Years ago, I happened onto a cache of black-and-white 8×10 photographs capturing the business district in the small town where I once lived. The photos, taken perhaps 40 years earlier, were fascinating. They showed businesses long since gone, deep awnings blocking morning sun, vintage cars, and placards announcing brand names and prices.
Using a magnifying glass, I pored over details in every photo. I saw intact buildings that had not yet been subdivided. I saw architectural details since removed in an effort to modernize. I saw a rather bare courtyard compared to the shaded one I knew.
It dawned on me that I’d never seen similar photos from subsequent eras. At that moment, I began to sense what had quietly disappeared.

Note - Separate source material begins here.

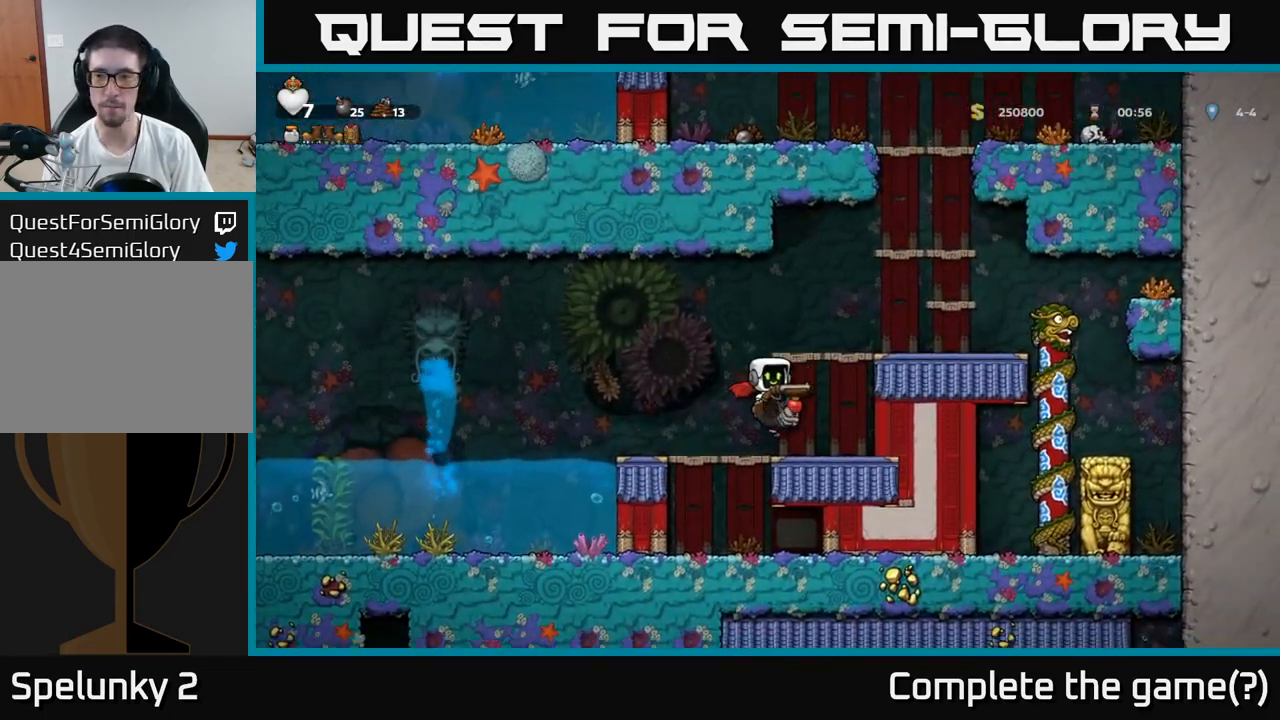
{"buttons": [], "left_stick": "left", "events": [[200, "left_stick", "left"]]}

In the future, who would know or remember what had been there?
Cell phones with built-in cameras exacerbate the problem. Prints are a thing of the past. When their elders pass, young people today have little interest in another generation’s household goods. It’s a safe bet that if grandma’s china, mom’s silver and granddad’s arrowhead collection don’t merit a second look, no one is going to go through photos on my old cell phone or check out my cloud storage.
And it’s not just photos lost to time. Letters and notes have gone the way of the dinosaur. Few go to the trouble of printing or archiving old emails. If you’ve been accused of criminal behavior, your text messages can be exhumed. Otherwise, most will never again see the light of day.
When efficiency experts predicted paperless homes and offices, we all laughed. But today, the paper that endures is hardly the stuff of historians’ dreams. It is the flotsam and jetsam of bills, direct mail catalogs and promotional pieces.
I think of 100-year-old photos of new steam engines or combines, of humble abodes on the prairie flanked by little more than a windmill. The photos invariably included the entire family, generally clad in their Sunday best (even if the children were barefoot). From those photos, we learn of the impact of evolving technology, shared commitment and relentless labor. What will future generations learn of us?
Go ahead. Get some photos printed; write a letter to the future. Give tomorrow’s historians something to work with. Preserving a record of your life and times is every bit as important as preserving old iron!